··· ページ抜粋

展覧会案内・感想

2015年08月02日

 画学生 小野春男と父竹喬
画学生 小野春男と父竹喬 展パンフレット表

画学生 小野春男と父竹喬 展パンフレット表
 笠岡市立竹喬美術館で「画学生 小野春男と父竹喬」展が開催されています。2015年7月18日(土・祝)〜9月6日(日)開館時間 9:30〜17:00 入館は16時30分まで 休館日:毎週月曜日

 <昭和16年8月2日 遺言書をかいて置けと云う。しかし僕にはたいして云うことはない。(画学生 小野春男と父竹喬 展パンフレットより)>74年前の今日、こんな言葉を残した人、小野春男さん。

 日中戦争が始まったのが昭和12年、そしてそれが昭和16年12月8日の太平洋戦争開戦へと続く大きな流れの始まりと歴史にあります。京都市立絵画専門学校を卒業したのが昭和15年とのことですから、次第に戦争に向かう時局といったものを国民は、そして春男は、常日頃から感じていたのでしょう、遺言という言葉がそれを伝えてくれます。

······

**やること:**
[1] 展覧会の紹介文について、次の(a)〜(c)が本文と合っているかを「はい」か「いいえ」で答え、決め手となる本文の言葉をそのまま引用せよ。(a) 休館日は毎週月曜日である。(b) 入館は17時まで受け付けている。(c) 春男は昭和15年に京都市立絵画専門学校を卒業した。
[2] 展覧会の紹介文をもとに、次の問いに答えよ。
(a) 展覧会はどこで開かれているか。
(b) 日中戦争が始まったのは昭和何年か。
(c) 遺言書についての言葉が書かれたのは昭和何年何月何日か。
[3] 展覧会の紹介文を、本文が終わったところから書き継げ。
次の行はここでは使わない。

··· 提供データ

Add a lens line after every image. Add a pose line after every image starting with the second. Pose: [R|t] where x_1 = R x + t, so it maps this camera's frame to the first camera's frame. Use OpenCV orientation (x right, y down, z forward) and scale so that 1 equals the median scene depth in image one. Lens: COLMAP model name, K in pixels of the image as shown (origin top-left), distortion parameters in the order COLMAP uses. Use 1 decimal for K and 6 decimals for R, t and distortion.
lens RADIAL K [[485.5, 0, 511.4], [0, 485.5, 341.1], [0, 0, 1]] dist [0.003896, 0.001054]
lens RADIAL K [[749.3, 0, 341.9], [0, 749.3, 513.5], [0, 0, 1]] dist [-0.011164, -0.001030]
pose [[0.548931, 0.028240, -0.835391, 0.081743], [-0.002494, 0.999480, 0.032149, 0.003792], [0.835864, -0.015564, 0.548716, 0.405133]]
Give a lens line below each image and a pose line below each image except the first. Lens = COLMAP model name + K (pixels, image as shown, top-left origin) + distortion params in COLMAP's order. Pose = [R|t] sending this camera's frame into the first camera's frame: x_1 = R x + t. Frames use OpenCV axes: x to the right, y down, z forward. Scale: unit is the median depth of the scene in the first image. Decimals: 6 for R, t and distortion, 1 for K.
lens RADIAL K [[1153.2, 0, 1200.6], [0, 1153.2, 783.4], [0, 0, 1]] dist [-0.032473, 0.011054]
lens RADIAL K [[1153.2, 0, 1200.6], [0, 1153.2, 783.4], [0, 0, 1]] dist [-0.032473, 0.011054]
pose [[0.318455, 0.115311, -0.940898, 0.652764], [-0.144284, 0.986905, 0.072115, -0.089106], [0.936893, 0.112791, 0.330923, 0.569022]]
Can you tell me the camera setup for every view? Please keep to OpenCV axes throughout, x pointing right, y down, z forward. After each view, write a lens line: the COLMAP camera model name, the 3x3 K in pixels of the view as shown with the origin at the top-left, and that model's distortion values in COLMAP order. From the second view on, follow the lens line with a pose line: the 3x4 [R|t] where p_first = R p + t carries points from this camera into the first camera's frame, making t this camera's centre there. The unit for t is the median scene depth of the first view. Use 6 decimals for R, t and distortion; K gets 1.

······

**解答:**
[1]
(a) はい。「休館日:毎週月曜日」
(b) いいえ。「入館は16時30分まで」
(c) はい。「京都市立絵画専門学校を卒業したのが昭和15年」

[2]
(a) 笠岡市立竹喬美術館
(b) 昭和12年
(c) 昭和16年8月2日

[3]
 どんな家、どんな親、生まれる時と場所を子供は選べないとはよく言われる言葉です。残された言葉、絵を観、読むことで湧き上がる何か。

 絵の話だけでは済まない展覧会

 戦後70年、現在こうして絵を描いていること、絵を描く環境があること。どのように向き合えるか、向き合うかも自由な世界。最高齢の方は86歳、最年少は19歳、総勢60名で見学会を行いました。その様子は、円山・四条派動物画の系譜 遅日 見学会 記事を御覧ください。はたして参加者皆さん、どのような感想をいだかれたか。絵を描き、学ぶことが出来る幸せとともに。